Die Ergebnisse des inzwischen sechsjährigen Monitorings zeigen eine überwiegend irreguläre Populationsdynamik des Zünslers. Dabei scheint die vom erwarteten Jahreszyklus abweichende Entwicklung vor allem durch das jeweilige Nahrungsangebot und auftretende Witterungsextreme beeinflusst zu sein. Die Raupendichten der Herbstgeneration nehmen für gewöhnlich im Laufe des Winters kontinuierlich ab. Prozentual hoch erweist sich die Mortalität jeweils insbesondere im Zusammenhang mit plötzlichen, extremen oder anhaltenden Frostereignissen. Zusätzlich verhindert das nach einem herbstlichen, starken Fraß oft geringe Nahrungsangebot im Frühjahr einen erneuten Aufbau der Zünslerpopulation.
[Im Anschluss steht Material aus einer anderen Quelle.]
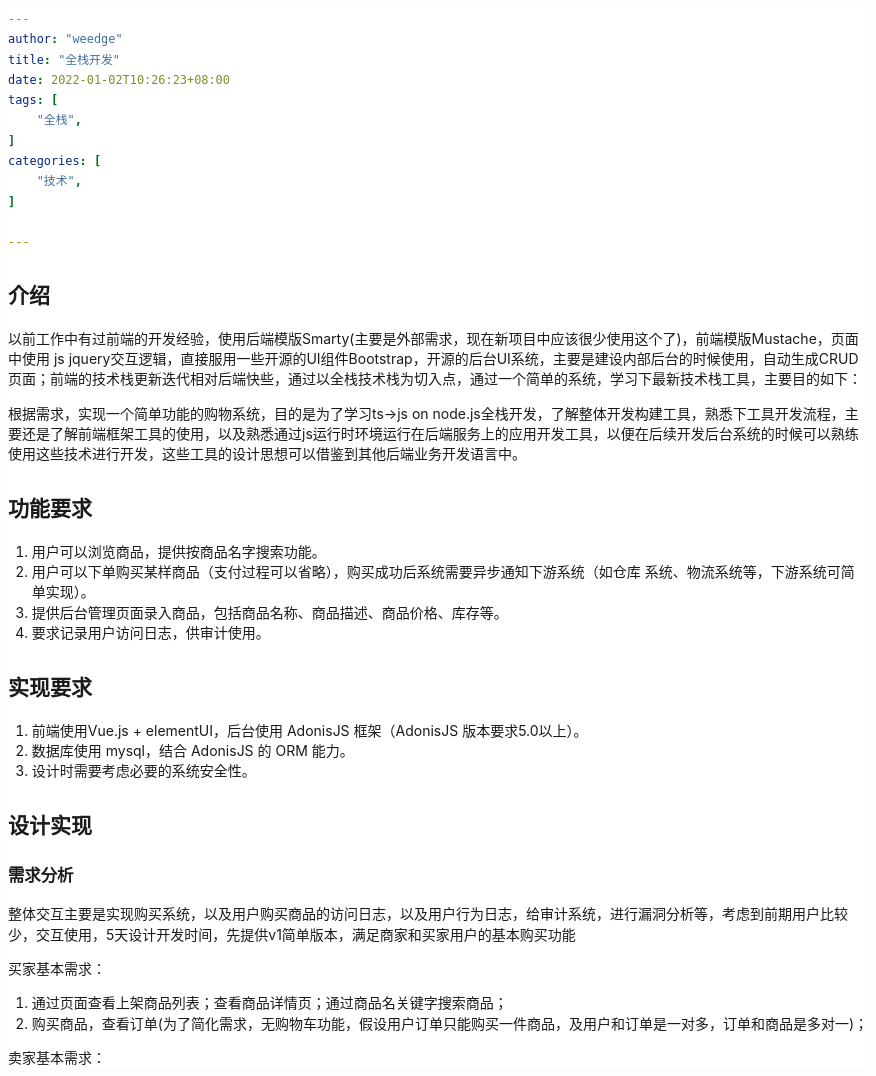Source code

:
 ```yaml
---
author: "weedge"
title: "全栈开发"
date: 2022-01-02T10:26:23+08:00
tags: [
	"全栈",
]
categories: [
	"技术",
]

---
```


## 介绍

以前工作中有过前端的开发经验，使用后端模版Smarty(主要是外部需求，现在新项目中应该很少使用这个了)，前端模版Mustache，页面中使用 js jquery交互逻辑，直接服用一些开源的UI组件Bootstrap，开源的后台UI系统，主要是建设内部后台的时候使用，自动生成CRUD页面；前端的技术栈更新迭代相对后端快些，通过以全栈技术栈为切入点，通过一个简单的系统，学习下最新技术栈工具，主要目的如下：

根据需求，实现一个简单功能的购物系统，目的是为了学习ts->js on node.js全栈开发，了解整体开发构建工具，熟悉下工具开发流程，主要还是了解前端框架工具的使用，以及熟悉通过js运行时环境运行在后端服务上的应用开发工具，以便在后续开发后台系统的时候可以熟练使用这些技术进行开发，这些工具的设计思想可以借鉴到其他后端业务开发语言中。



## 功能要求

1. ⽤户可以浏览商品，提供按商品名字搜索功能。 
2. ⽤户可以下单购买某样商品（⽀付过程可以省略），购买成功后系统需要异步通知下游系统（如仓库 系统、物流系统等，下游系统可简单实现）。 
3. 提供后台管理⻚⾯录⼊商品，包括商品名称、商品描述、商品价格、库存等。
4. 要求记录⽤户访问⽇志，供审计使⽤。 

## 实现要求

1. 前端使⽤Vue.js + elementUI，后台使⽤ AdonisJS 框架（AdonisJS 版本要求5.0以上）。 
2. 数据库使⽤ mysql，结合 AdonisJS 的 ORM 能⼒。 
3. 设计时需要考虑必要的系统安全性。 

## 设计实现

### 需求分析

整体交互主要是实现购买系统，以及用户购买商品的访问日志，以及用户行为日志，给审计系统，进行漏洞分析等，考虑到前期用户比较少，交互使用，5天设计开发时间，先提供v1简单版本，满足商家和买家用户的基本购买功能

买家基本需求：

1. 通过页面查看上架商品列表；查看商品详情页；通过商品名关键字搜索商品；
2. 购买商品，查看订单(为了简化需求，无购物车功能，假设用户订单只能购买一件商品，及用户和订单是一对多，订单和商品是多对一)；

卖家基本需求：
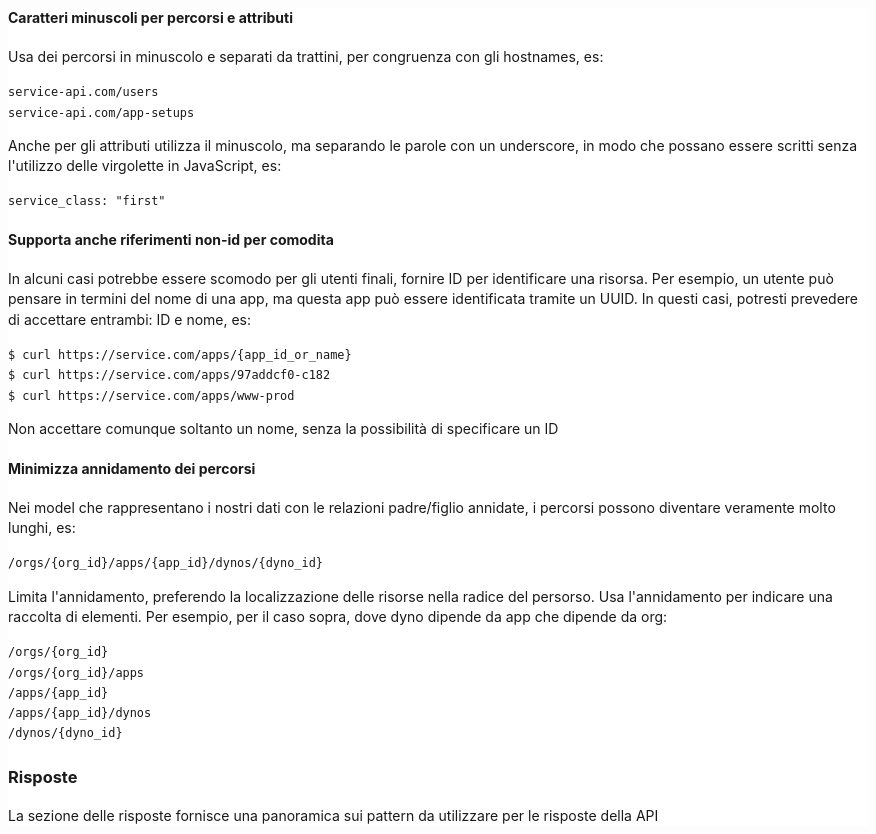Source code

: #### Caratteri minuscoli per percorsi e attributi

Usa dei percorsi in minuscolo e separati da trattini, per congruenza con gli hostnames, es:

```
service-api.com/users
service-api.com/app-setups
```

Anche per gli attributi utilizza il minuscolo, ma separando le parole con un underscore, in modo che possano essere scritti
senza l'utilizzo delle virgolette in JavaScript, es:

```
service_class: "first"
```

#### Supporta anche riferimenti non-id per comodita

In alcuni casi potrebbe essere scomodo per gli utenti finali, fornire ID per 
identificare una risorsa. Per esempio, un utente può pensare in termini del nome di una app, ma questa app può essere identificata tramite un UUID. In questi casi, potresti prevedere di accettare entrambi: ID e nome, es:

```bash
$ curl https://service.com/apps/{app_id_or_name}
$ curl https://service.com/apps/97addcf0-c182
$ curl https://service.com/apps/www-prod
```
Non accettare comunque soltanto un nome, senza la possibilità di specificare un ID

#### Minimizza annidamento dei percorsi

Nei model che rappresentano i nostri dati con le relazioni padre/figlio annidate, i percorsi possono diventare
veramente molto lunghi, es:

```
/orgs/{org_id}/apps/{app_id}/dynos/{dyno_id}
```

Limita l'annidamento, preferendo la localizzazione delle risorse nella radice del persorso.
Usa l'annidamento per indicare una raccolta di elementi. Per esempio,
per il caso sopra, dove dyno dipende da app che dipende da org:

```
/orgs/{org_id}
/orgs/{org_id}/apps
/apps/{app_id}
/apps/{app_id}/dynos
/dynos/{dyno_id}
```

### Risposte

La sezione delle risposte fornisce una panoramica sui pattern da utilizzare per le risposte della API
Im Herbst 2016 wurde erstmalig seit Beginn des Monitorings wieder ein deutlicher Populationsanstieg festgestellt. Eine Erklärung dafür könnte die milde Witterung der letzten beiden Winter 2014/2015 und 2015/2016 geben, die durch eine geringe Mortalität gekennzeichnet waren (hohe Ausgangsdichte im Frühjahr). Chemische, auch chemisch-biologische Pflanzenschutzmaßnahmen wurden im Buchswald zwischenzeitlich in Erwägung gezogen, sind aber vorwiegend aufgrund des Naturschutzstatus nicht zur Anwendung gelangt.

Mit dem Ausfall des Buchs auf großer Fläche gelangt nach längerer Zeit wieder vermehrt Licht auf den Waldboden und in die unteren Vertikalschichten des Bestandes. Davon profitiert vor allem die Rotbuche, deren Naturverjüngung sich unmittelbar einstellt.